じっと座っていれば、「あ~ん」と食べさせてくれるのは楽だけれど

何も発達しないし、意欲も育ちません

それどころか、また退屈な時間・・・食欲減少。。。拒否

となる事も多いのです。

最初に子ども達が手づかみ食べを始めたころは、お皿をひっくり返したり食べ物をあっちにいれたりこっちにいれたり。。。。。困ったとなります。

でも大丈夫、遊び食べは悪い事と思うのは大人からのマナー

子ども達は、『食事』と『あそび』の区別がついていないだけです

ここは、大人が援助して「美味しいよ!」と一緒に食べるマネをしたり

口に入れて味見をさせたりすることで、『あ~ これは食べるもの』と認識します

何度もきちんと同じ場所で繰り返すことで、ここに座ったらあそびじゃなくて

と認識するようになります。

最初は、マナーはおいておいて

どんな形でも食べれたことをしっかりと褒めていきましょう。

やんちゃで叱られてばかりの子でも、ここは褒められる出番!となって

さらに張り切って食べてくれるようになりますよ♪

食への意欲は、その後の諸々の成長にすべて関わってきます

ぼ~っとしている子、切れやすい子、元気がない子

こんな状態では、成長する事も出来ません。

全ては、食から!!

しっかりと、手づかみ食べをしながら食事に対して意欲を持ち

十分な栄養を体に与えて、意欲的にあそび多くのものを吸収して健やかに成長して欲しいですね!

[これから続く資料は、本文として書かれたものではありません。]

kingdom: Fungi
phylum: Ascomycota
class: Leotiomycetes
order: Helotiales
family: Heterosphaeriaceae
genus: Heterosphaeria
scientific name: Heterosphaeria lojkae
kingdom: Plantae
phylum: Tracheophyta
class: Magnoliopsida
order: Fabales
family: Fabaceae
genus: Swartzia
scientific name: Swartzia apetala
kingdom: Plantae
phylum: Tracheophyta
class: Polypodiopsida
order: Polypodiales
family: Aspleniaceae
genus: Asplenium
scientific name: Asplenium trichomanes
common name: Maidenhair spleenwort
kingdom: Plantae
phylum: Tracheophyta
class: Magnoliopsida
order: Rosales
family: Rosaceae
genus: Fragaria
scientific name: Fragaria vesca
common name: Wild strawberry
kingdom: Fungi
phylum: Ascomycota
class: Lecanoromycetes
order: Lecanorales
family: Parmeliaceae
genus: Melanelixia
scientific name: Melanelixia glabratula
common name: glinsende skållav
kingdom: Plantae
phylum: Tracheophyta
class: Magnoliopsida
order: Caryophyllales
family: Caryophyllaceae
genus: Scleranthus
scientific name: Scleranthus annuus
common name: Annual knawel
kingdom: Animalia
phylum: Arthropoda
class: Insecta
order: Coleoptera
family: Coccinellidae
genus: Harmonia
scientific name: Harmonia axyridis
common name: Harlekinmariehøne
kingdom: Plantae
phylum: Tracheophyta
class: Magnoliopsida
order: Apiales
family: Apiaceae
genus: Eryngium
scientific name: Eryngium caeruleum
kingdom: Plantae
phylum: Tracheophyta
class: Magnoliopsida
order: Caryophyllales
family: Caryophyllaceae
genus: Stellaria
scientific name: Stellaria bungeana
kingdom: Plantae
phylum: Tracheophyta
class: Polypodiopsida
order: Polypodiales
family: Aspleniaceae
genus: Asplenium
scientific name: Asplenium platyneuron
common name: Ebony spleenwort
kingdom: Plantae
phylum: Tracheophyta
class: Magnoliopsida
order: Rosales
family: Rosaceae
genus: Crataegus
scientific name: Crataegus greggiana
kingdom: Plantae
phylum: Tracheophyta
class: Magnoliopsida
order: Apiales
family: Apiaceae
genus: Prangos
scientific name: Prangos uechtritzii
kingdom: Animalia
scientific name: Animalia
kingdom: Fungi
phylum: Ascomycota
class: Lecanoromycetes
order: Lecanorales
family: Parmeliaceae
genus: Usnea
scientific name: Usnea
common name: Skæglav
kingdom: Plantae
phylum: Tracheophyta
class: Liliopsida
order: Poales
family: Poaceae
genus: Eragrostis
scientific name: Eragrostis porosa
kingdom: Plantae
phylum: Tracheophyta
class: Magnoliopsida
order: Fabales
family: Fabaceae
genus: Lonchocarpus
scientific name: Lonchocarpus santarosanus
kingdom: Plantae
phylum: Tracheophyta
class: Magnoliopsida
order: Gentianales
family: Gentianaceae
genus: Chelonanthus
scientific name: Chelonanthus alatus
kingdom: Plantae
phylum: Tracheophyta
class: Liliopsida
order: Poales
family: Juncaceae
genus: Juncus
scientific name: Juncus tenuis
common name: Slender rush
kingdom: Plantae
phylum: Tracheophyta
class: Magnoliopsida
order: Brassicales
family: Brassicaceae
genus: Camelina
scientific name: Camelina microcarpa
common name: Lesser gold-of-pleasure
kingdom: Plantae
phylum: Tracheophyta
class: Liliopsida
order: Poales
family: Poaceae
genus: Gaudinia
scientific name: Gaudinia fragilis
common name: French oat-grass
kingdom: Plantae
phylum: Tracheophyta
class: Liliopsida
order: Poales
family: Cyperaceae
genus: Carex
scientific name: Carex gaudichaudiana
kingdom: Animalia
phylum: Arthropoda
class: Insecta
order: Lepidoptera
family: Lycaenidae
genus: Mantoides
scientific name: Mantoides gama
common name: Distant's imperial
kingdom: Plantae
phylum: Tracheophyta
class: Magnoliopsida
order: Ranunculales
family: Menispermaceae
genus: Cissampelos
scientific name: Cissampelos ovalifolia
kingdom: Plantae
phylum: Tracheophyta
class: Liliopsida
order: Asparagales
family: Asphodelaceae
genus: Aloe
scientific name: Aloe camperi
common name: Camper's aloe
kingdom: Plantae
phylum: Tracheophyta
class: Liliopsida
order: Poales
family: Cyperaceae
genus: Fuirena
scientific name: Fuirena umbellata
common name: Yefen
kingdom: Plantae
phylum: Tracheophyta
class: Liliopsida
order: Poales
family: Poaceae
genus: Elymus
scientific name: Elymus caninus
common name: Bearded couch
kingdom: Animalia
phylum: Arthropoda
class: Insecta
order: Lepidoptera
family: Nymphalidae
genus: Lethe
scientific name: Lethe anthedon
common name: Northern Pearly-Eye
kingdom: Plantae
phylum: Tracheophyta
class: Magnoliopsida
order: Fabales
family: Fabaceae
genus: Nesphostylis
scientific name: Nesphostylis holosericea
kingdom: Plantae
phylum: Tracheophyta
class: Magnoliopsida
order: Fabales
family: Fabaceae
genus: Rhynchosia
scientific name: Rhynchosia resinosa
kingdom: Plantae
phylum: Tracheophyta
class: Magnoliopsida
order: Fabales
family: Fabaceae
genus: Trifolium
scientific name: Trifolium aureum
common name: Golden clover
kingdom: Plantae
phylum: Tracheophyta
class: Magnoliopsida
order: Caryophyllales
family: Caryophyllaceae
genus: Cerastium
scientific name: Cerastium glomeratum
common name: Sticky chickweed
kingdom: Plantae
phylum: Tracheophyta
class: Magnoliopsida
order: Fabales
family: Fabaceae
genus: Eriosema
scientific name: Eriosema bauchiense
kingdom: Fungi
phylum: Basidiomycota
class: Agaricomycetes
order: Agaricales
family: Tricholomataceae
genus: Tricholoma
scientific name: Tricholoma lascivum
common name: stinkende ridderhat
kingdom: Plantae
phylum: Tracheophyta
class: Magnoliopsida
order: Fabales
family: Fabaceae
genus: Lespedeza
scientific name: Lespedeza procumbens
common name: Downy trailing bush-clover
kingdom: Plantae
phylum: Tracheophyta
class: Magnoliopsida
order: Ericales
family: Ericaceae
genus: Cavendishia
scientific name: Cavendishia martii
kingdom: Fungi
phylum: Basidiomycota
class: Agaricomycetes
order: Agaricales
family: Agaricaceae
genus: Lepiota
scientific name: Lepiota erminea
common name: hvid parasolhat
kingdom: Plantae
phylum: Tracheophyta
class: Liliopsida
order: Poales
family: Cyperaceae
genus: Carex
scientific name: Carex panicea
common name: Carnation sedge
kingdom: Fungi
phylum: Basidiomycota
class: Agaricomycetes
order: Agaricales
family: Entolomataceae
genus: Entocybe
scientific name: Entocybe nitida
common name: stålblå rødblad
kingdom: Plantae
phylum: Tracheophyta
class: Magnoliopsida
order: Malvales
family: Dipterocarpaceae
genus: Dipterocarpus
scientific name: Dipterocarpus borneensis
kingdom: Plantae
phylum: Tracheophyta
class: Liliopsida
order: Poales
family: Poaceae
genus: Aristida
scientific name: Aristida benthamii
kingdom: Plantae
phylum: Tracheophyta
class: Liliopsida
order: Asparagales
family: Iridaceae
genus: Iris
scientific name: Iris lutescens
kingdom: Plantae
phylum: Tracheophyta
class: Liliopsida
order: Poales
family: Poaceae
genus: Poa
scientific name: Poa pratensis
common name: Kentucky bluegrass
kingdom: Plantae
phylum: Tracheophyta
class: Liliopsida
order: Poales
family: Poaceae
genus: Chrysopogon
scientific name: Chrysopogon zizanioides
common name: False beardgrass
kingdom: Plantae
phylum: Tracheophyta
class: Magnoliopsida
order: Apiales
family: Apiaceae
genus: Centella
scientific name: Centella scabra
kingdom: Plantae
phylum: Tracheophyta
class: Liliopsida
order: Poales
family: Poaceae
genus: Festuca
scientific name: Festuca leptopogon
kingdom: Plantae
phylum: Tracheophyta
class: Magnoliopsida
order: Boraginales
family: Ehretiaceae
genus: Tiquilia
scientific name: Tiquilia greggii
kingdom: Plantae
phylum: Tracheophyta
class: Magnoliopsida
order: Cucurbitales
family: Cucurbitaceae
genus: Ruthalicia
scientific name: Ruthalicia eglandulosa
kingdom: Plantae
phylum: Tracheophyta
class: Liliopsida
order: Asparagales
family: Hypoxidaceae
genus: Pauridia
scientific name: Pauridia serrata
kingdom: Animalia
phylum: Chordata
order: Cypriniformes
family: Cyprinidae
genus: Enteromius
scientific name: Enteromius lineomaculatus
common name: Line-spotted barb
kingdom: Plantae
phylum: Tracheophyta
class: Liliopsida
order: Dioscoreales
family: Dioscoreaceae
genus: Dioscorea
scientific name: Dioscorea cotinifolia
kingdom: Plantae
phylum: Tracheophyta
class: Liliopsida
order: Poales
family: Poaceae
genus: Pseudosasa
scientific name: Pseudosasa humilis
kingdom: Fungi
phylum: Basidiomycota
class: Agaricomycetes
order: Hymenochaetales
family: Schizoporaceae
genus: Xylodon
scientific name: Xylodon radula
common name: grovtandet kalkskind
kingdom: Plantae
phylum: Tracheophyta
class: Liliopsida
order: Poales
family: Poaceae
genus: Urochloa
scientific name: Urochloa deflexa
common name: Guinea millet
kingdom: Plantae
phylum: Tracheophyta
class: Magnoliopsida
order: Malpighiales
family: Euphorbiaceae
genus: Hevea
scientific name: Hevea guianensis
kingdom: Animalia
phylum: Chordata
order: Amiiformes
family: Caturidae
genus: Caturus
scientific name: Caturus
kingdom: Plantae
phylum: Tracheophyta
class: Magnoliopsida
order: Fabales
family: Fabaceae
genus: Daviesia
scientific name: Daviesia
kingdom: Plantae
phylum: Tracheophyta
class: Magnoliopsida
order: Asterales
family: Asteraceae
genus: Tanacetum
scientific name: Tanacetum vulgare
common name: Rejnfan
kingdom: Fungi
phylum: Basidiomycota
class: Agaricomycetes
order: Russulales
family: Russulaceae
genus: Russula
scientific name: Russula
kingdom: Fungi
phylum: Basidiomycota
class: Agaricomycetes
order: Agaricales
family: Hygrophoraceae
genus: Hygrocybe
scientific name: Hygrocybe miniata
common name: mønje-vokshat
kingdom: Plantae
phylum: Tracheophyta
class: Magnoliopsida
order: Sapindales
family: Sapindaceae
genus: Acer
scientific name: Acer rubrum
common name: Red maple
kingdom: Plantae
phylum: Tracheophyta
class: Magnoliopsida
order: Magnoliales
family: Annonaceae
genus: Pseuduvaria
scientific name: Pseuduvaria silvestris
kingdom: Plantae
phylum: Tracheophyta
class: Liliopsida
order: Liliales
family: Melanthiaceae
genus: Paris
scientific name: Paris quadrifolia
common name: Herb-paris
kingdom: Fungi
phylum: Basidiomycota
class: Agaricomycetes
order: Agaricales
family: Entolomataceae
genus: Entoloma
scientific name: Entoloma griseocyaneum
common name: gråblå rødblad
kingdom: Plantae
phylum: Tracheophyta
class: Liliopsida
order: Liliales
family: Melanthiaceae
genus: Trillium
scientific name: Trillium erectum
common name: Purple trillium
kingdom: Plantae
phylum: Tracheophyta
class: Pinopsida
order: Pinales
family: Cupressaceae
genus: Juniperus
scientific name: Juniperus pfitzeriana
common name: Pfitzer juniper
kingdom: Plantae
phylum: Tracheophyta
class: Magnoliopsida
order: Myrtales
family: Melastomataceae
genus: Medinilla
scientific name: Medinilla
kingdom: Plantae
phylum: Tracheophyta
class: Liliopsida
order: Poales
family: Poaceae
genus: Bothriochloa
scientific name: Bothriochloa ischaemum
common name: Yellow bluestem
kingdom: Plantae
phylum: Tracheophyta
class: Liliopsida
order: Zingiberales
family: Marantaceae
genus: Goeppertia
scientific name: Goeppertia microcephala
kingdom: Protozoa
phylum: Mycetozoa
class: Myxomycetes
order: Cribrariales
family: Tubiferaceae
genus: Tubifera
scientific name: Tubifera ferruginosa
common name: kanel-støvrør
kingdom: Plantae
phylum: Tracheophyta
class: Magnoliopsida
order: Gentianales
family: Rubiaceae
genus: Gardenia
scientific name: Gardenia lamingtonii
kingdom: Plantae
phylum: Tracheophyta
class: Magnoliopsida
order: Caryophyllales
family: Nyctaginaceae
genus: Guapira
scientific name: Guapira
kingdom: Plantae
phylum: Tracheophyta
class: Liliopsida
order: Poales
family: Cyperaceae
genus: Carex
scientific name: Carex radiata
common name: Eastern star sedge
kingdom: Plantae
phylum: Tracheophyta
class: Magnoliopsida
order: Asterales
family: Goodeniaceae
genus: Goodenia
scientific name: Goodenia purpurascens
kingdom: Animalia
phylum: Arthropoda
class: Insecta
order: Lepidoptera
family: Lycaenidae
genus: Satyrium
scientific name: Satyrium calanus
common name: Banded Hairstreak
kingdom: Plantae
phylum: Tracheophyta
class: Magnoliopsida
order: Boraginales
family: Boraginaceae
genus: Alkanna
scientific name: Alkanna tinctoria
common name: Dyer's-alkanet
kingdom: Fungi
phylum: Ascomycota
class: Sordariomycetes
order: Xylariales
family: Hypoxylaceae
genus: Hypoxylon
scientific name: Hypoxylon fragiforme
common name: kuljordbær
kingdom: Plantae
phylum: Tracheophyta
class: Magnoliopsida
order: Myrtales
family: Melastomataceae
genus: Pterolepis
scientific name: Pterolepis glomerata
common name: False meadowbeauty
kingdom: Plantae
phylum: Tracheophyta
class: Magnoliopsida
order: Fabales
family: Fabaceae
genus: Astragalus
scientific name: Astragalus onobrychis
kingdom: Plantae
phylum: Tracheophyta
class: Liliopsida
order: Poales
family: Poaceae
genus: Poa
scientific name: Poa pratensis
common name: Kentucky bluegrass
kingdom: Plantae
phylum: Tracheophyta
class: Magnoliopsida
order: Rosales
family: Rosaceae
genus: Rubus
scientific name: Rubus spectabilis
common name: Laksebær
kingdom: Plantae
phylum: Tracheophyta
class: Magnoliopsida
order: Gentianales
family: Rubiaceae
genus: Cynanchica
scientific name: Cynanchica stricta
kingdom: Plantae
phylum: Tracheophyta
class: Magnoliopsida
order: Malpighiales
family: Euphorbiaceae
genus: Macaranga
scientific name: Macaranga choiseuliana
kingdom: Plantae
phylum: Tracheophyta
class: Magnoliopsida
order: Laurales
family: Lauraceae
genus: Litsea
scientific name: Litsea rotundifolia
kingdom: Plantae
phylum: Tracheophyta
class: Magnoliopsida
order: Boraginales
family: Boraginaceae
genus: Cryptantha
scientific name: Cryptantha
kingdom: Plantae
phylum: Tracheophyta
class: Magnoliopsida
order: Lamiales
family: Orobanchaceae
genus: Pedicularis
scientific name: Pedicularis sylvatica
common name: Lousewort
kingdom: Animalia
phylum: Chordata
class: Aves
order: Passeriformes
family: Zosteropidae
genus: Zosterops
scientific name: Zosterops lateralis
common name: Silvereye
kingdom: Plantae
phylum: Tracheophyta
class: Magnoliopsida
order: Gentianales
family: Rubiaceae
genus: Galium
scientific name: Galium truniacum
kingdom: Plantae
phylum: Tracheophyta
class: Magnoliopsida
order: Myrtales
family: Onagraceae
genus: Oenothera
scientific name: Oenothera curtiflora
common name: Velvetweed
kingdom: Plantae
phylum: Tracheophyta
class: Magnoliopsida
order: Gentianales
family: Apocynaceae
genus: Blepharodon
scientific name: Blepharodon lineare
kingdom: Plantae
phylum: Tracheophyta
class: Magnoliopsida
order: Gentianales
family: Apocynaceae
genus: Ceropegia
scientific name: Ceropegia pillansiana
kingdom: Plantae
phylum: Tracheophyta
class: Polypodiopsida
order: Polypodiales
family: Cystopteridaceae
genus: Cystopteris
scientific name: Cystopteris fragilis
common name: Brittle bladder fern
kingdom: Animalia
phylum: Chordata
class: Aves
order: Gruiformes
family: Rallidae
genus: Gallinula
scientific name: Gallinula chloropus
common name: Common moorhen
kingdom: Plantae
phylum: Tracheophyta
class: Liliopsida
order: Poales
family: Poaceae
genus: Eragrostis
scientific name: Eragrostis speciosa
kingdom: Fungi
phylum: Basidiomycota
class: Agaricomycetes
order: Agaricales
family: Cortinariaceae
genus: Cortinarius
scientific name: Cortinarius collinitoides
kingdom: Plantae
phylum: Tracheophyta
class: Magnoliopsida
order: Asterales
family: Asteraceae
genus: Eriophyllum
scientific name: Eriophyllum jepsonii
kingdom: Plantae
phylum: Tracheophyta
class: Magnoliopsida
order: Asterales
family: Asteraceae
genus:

手づかみ食べはとても大切だとわかって頂けたでしょうか?

スプーンやお箸を使う事は、3歳過ぎてからでも十分に間に合います。

トイレトレーニングもそうですが、「親の早く出来て欲しい気持ち」より

子どもの発達をしっかりと見たほうが、スムーズに移行でき、変な癖が出来ないのです。

子育てでは、時期まで待つことはとても大切です。